RODRIGUES OTTOLENGUI

 


 

G. P. PUTNAM'S SONS

NEW YORK LONDON
27 WEST TWENTY-THIRD STREET   24 BEDFORD STREET, STRAND
THE KNICKERBOCKER PRESS
1903


 

Copyright, 1892
by
G. P. PUTNAM'S SONS

Entered at Stationers' Hall, London
By G. P. Putnam's Sons

 

The Knickerbocker Press, New Rochelle, N. Y.


CONTENTS.

Chapter Page
I.   A Gentleman Thinks He can Commit a Crime and Escape Detection 1
II.   A Daring and Successful Train Robbery 16
III.   Mr. Barnes Discovers an Artistic Murder 30
IV.   Diamond Cut Diamond 46
V.   The Seventh Button 56
VI.   Mr. Barnes's Trap 75
VII.   Mr. Randolph has a Fight with his Conscience 95
VIII.   Lucette 115
IX.   The Diary of a Detective 129
X.   Ali Baba and the Forty Thieves 138
XI.   Mr. Barnes Receives Several Letters 154
XII.   The History of the Ruby 169
XIII.   Mr. Barnes Goes South 189
XIV.   An Interrupted Wedding 208
XV.   Mr. Mitchel Explains a Few Things 223
XVI.   Mr. Barnes Discovers a Valuable Clue 239
XVII.   A New Year's Dinner Party 255
XVIII.   Mr. Barnes's Narrative 273

AN ARTIST IN CRIME.


CHAPTER I.

A GENTLEMAN THINKS HE CAN COMMIT A CRIME AND ESCAPE DETECTION.

"Jack Barnes never gets left, you bet."

"That was a close call, though," replied the Pullman porter who had given Mr. Barnes a helping hand, in his desperate effort to board the midnight express as it rolled out of Boston. "I wouldn't advise you to jump on moving trains often."

"Thank you for your good advice, and for your assistance. Here's a quarter for you. Show me to my section, I am nearly dead, I am so tired."

"Upper ten, right this way, sir. It is all ready for you to turn in."

When Mr. Barnes entered the coach, no one was in sight. If there were other passengers, they were abed.

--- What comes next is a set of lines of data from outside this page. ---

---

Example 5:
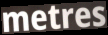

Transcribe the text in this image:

metresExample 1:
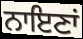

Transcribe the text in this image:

ਨਾਇਣਾਂ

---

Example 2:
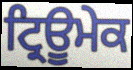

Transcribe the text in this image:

ਟ੍ਰਿਊਮੇਕ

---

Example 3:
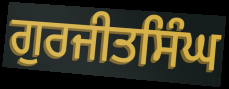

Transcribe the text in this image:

ਗੁਰਜੀਤਸਿੰਘ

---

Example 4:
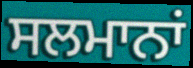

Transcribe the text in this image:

ਸਲਮਾਨਾਂ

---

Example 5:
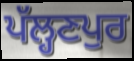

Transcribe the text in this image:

ਪੱਲ੍ਹਣਪੁਰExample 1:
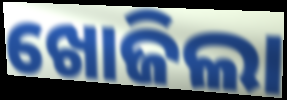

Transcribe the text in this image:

ଖୋଜିଲା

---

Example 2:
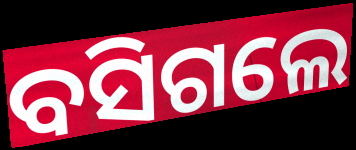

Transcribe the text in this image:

ବସିଗଲେ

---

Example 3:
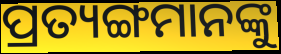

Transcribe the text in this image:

ପ୍ରତ୍ୟଙ୍ଗମାନଙ୍କୁ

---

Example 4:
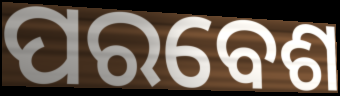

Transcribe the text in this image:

ପରବେଶ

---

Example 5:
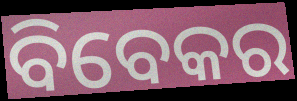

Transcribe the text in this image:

ବିବେକରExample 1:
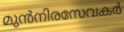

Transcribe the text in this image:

മുൻനിരസേവകർ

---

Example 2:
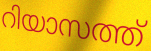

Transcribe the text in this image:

റിയാസത്ത്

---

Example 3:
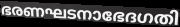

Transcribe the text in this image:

ഭരണഘടനാഭേദഗതി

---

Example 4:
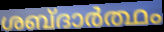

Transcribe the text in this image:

ശബ്ദാർത്ഥം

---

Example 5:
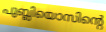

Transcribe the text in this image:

പുബ്ലിയൊസിന്റെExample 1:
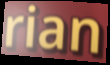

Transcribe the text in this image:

rian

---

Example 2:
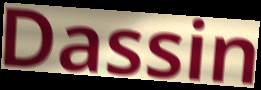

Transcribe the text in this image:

Dassin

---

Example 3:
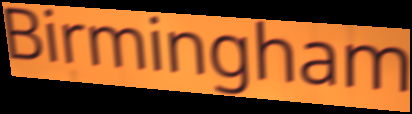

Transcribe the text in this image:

Birmingham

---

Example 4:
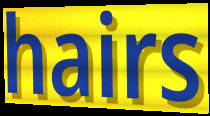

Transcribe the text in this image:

hairs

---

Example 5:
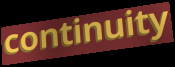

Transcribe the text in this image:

continuity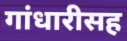
गांधारीसह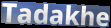
Tadakhe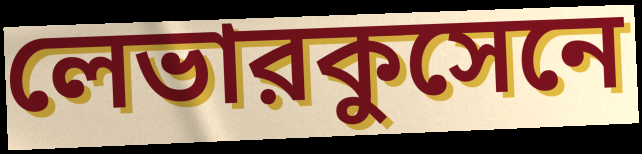
লেভারকুসেনে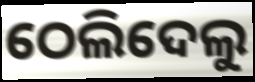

A few minutes later, he himself was patting two little bags of feathers, and placing one atop of the other in a vain attempt to make them serve as one pillow. He had told the porter that he was tired, and this was so true that he should have fallen asleep quickly. Instead, his brain seemed specially active, and sleep impossible.

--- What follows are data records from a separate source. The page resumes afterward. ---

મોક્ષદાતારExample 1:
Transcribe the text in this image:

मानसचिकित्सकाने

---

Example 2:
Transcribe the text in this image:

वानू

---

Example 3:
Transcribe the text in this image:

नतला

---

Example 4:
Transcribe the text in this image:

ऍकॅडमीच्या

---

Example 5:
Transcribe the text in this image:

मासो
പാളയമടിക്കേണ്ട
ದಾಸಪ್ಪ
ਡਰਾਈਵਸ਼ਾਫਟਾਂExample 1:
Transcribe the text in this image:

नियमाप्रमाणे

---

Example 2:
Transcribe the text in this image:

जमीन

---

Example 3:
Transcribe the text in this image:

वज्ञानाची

Mr. Barnes, Jack Barnes, as he called himself to the porter, was a detective, and counted one of the shrewdest in New York, where he controlled a private agency established by himself. He had just completed what he considered a most satisfactory piece of work. A large robbery had been committed in New York, and suspicion of the strongest nature had pointed in the direction of a young man who had immediately been arrested. For ten days the press of the country had been trying and convicting the suspect, during which time Mr. Barnes had quietly left the Metropolis. Twelve hours before we met him, those who read the papers over their toast had been amazed to learn that the suspect was innocent, and that the real criminal had been apprehended by the keen-witted Jack Barnes. What was better, he had recovered the lost funds, amounting to thirty thousand dollars.